Julia Sell

Biographical details
- Born: Marietta, Georgia, U.S.

Playing career
- 2000–2003: Florida

Coaching career (HC unless noted)
- 2007: Harvard (assistant)
- 2008–2011: Notre Dame (assistant)
- 2012–2014: LSU
- 2015–2022: LSU (co-HC)

= Julia Sell =

American tennis coach

Julia Sell is American tennis coach. She was the co-head coach of the LSU Lady Tigers tennis team at Louisiana State University with Michael Sell from 2015 to 2022. She was originally hired by LSU as the lone head coach of the women's tennis team in 2012.

==Coaching career==
Prior to her stint at the USTA, Sell was an assistant coach at the University of Notre Dame from 2008 to 2011. During her time at Notre Dame, she helped guide the women's tennis team to back-to-back NCAA Championship semifinal appearances in 2009 and 2010.

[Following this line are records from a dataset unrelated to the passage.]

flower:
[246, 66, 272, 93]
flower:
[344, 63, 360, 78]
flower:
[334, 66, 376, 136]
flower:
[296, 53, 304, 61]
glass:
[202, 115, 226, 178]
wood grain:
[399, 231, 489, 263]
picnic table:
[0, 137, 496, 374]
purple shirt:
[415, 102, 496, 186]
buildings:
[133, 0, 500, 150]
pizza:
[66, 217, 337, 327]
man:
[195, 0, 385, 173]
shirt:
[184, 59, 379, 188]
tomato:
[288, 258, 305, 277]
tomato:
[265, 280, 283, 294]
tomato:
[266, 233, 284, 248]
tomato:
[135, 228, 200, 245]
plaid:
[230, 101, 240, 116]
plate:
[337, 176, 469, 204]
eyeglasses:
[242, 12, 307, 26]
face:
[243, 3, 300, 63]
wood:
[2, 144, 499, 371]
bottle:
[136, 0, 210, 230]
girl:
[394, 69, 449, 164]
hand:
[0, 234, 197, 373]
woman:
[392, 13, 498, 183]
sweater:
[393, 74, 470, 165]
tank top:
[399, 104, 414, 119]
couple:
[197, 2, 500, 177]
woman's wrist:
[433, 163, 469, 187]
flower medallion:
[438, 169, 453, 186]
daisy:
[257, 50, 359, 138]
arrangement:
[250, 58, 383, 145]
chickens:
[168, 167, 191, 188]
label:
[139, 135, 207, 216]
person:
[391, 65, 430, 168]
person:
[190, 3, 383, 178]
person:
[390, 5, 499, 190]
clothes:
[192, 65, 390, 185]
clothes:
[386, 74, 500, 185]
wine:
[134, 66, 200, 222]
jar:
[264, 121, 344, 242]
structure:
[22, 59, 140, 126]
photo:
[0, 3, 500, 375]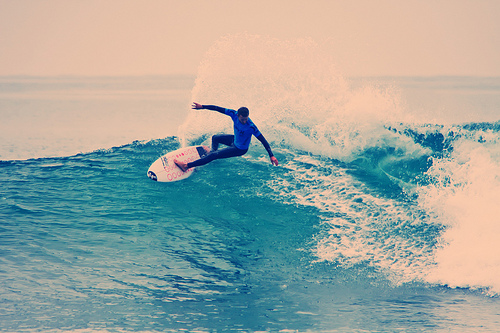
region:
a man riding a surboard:
[153, 112, 291, 184]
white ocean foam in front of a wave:
[303, 182, 446, 300]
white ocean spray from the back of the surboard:
[195, 33, 377, 125]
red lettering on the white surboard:
[166, 166, 200, 179]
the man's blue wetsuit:
[196, 114, 266, 171]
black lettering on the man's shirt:
[231, 125, 247, 139]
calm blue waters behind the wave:
[42, 73, 155, 125]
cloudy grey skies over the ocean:
[187, 20, 372, 49]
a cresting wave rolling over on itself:
[304, 117, 496, 219]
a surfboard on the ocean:
[133, 138, 222, 184]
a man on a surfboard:
[131, 99, 292, 192]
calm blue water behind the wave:
[48, 98, 134, 134]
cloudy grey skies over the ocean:
[56, 1, 173, 66]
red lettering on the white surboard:
[166, 168, 181, 181]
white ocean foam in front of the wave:
[305, 173, 406, 293]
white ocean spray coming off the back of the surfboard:
[208, 50, 358, 106]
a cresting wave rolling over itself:
[326, 107, 485, 229]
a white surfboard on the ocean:
[135, 150, 220, 192]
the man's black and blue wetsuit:
[189, 125, 271, 162]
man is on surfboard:
[146, 98, 261, 165]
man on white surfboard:
[117, 107, 262, 199]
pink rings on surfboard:
[135, 96, 234, 190]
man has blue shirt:
[230, 108, 254, 140]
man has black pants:
[179, 141, 251, 176]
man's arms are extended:
[196, 96, 273, 166]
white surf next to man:
[277, 120, 479, 332]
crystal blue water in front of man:
[13, 209, 165, 313]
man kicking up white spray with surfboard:
[170, 36, 322, 148]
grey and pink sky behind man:
[10, 3, 263, 83]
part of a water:
[183, 178, 237, 243]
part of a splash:
[403, 130, 447, 188]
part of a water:
[179, 235, 234, 297]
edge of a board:
[143, 155, 164, 180]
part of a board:
[163, 154, 175, 169]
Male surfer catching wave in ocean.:
[146, 101, 278, 183]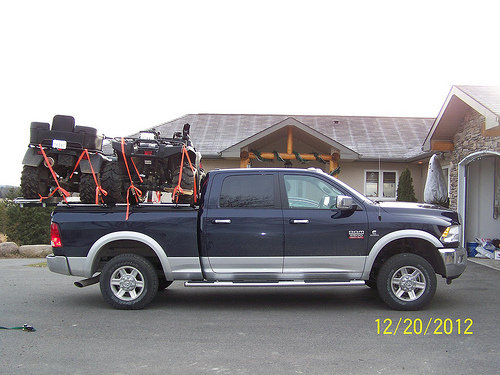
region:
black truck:
[61, 175, 476, 316]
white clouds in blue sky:
[188, 42, 245, 90]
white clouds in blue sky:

Also in 2008, Sell was one of two coaches for the USTA Summer Collegiate team, which serves as an elite training program for the top American collegiate tennis players. She got her start in coaching in 2007 as an assistant at Harvard University.

==Playing career==
Sell is a 2003 graduate of the University of Florida having served as team captain for the Gators from 2000 to 2003 and played the #1 singles position for the 2003 National Championship team. During her time in Gainesville, Florida won a national championship, two Southeastern conference championships, and three SEC tournament championships and finished as the NCAA runner-up and National Team Indoor runner-up. She received the SEC Outstanding Senior award and was named the ITA South Region Player of the Year as a senior in 2003. She achieved a career-high ITA singles ranking of 24th and 7th in doubles.